“母亲,您今日第一次见常安也不知道沉稳些,您瞧瞧您和禾灵咋咋呼呼的,不成体统。”陈峪凡看见自己的母亲一把年纪还像一个小姑娘一样,忍不住以下犯上教训起了她。

臭小子,敢当着新媳妇儿的面教训她!但是自知理亏的张氏假装没有听到陈峪的话,亲热地拉起陆常安,左看右看,觉得甚是满意,褪下了手上地羊脂白玉镯子塞到陆常安手里:”常安,今日是母亲惫懒,让你久等了,实在是不好意思。“

张氏没有摆婆婆的款儿,自然又真诚地向陆常安道歉,陆常安又感动又无措,不知道该怎样回答,只好郑重的收下那只镯子:”母亲,我也没等一会儿,而且您昨日累了,是儿媳不懂事,应该让您再多歇息一会儿的。”

“我主要还是起不来,而且......你可比我累。“张氏嘿嘿一笑,暧昧地看了两人一眼,陆常安本来还不明白是什么意思,直到听到陈峪凡羞恼的唤了一声母亲,才陡然反应过来,闹了一个大红脸。

张氏确实是一个不拘小节的人,不讲虚礼,说是喝茶就喝茶,喝完陆常安的茶,递了她一个鼓鼓囊囊的红包。就马上吩咐下人传早饭,嚷嚷着要饿死了,陈禾灵连忙去捂张氏的嘴:”母亲,大清早不要把“死”字挂在嘴边,快呸呸呸!”

“呸呸呸!饿死了!”

陈禾灵:......

一家人用过早饭,陈禾灵想要缠着陆常安,被张氏硬扯着走了,这不懂事的小丫头片子,人家新婚燕尔,你留着碍什么眼。

陈峪凡第一次在面对浓浓的母爱时有了一丝尴尬,他一个大男人,自然不会轻易害臊,但看见陆常安羞得都要冒烟了,他实在是不忍心。

但他也不知道要说什么来安慰她,毕竟这种事情怎么也不好说出口,两人并肩而行往回走,有一句没一句地说一些无关紧要的闲话。

等到了房间,陆常安一坐下就被放在袖口的红包咯了一下,也没避讳,直接掏出来递给陈峪凡。

陈峪凡迟疑接过:“常安,这是母亲给你的,你递给我做什么。
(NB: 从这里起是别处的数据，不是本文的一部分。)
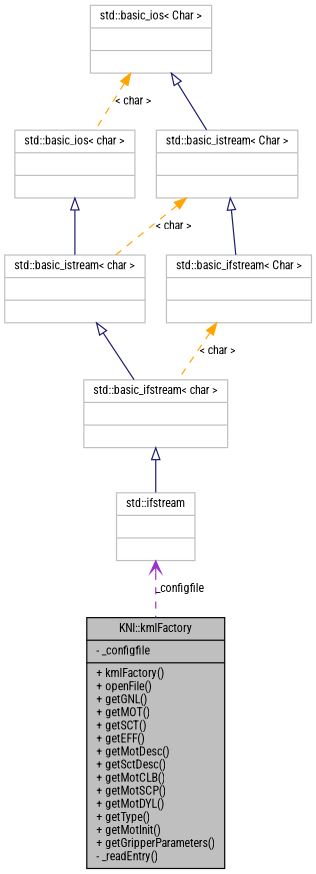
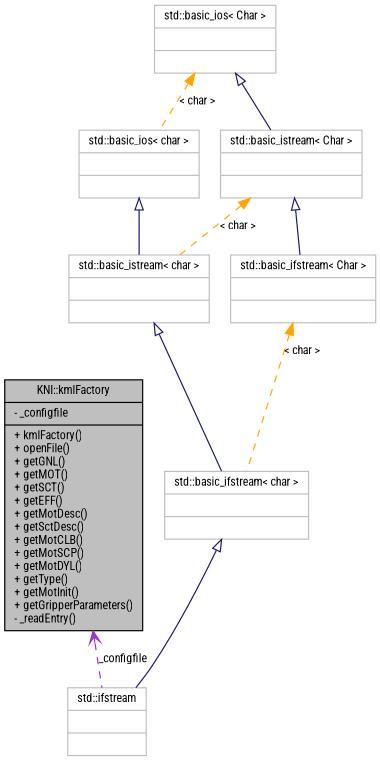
  digraph {
    fontname="Roboto Condensed"
    node [color=grey75 fillcolor=white fontname="Roboto Condensed" fontsize=10 shape=record style=filled]
    edge [arrowtail=empty color=midnightblue dir=back fontname="Roboto Condensed" fontsize=10 labelfontname="FreeSans.ttf" labelfontsize=10 style=solid]
    n1 [color=black fillcolor=grey75 fontcolor=black height=0.2 label="{KNI::kmlFactory\n|- _configfile\l|+ kmlFactory()\l+ openFile()\l+ getGNL()\l+ getMOT()\l+ getSCT()\l+ getEFF()\l+ getMotDesc()\l+ getSctDesc()\l+ getMotCLB()\l+ getMotSCP()\l+ getMotDYL()\l+ getType()\l+ getMotInit()\l+ getGripperParameters()\l- _readEntry()\l}" width=0.4]
    n2 [height=0.2 label="{std::ifstream\n||}" width=0.4]
    n3 [height=0.2 label="{std::basic_ifstream\< char \>\n||}" width=0.4]
    n4 [height=0.2 label="{std::basic_istream\< char \>\n||}" width=0.4]
    n5 [height=0.2 label="{std::basic_ios\< char \>\n||}" width=0.4]
    n6 [height=0.2 label="{std::basic_ios\< Char \>\n||}" width=0.4]
    n7 [height=0.2 label="{std::basic_istream\< Char \>\n||}" width=0.4]
    n8 [height=0.2 label="{std::basic_ifstream\< Char \>\n||}" width=0.4]
-   n2 -> n1 [arrowtail=open color=darkorchid3 label=_configfile style=dashed]
+   n1 -> n2 [arrowtail=open color=darkorchid3 label=_configfile style=dashed]
    n3 -> n2
    n4 -> n3
    n5 -> n4
    n6 -> n5 [color=orange label="\< char \>" style=dashed arrowtail=""]
    n6 -> n7
    n7 -> n4 [color=orange label="\< char \>" style=dashed arrowtail=""]
    n7 -> n8
    n8 -> n3 [color=orange label="\< char \>" style=dashed arrowtail=""]
  }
”

“陈家现下日子不好过,我们本就是一家人,这钱虽然不多,但是我们也要攒着,总得为日后做个准备。”话刚说完,陈峪凡已经帮她打开了,十张五百两面额的银票大刺刺地露了出来,陆常安恨不得把自己舌头当场咬断,这就是她说的不多?

“夫人,陈家的日子没有你想象中那般惨的,咱们家现在虽然没权,但是钱不缺,况且该做的准备我们已经做好了,府中的钱咱只管使劲儿花,等真的到那天了,咱们才不算亏。”陈峪凡将银票叠好又塞到陆常安手里,又心疼又感动。

“夫君,当我没说过这话吧......”陆常安在陈峪凡满是笑意的眼睛里看到了自己尴尬的脸,有些孩子气地耍赖要收回刚才的话。

“好,我什么都没听到。”陈峪凡笑眯眯地为陆常安倒了一杯热茶,贴心将杯柄的位置留给她,生怕不小心碰到她手,让她觉得自己孟浪。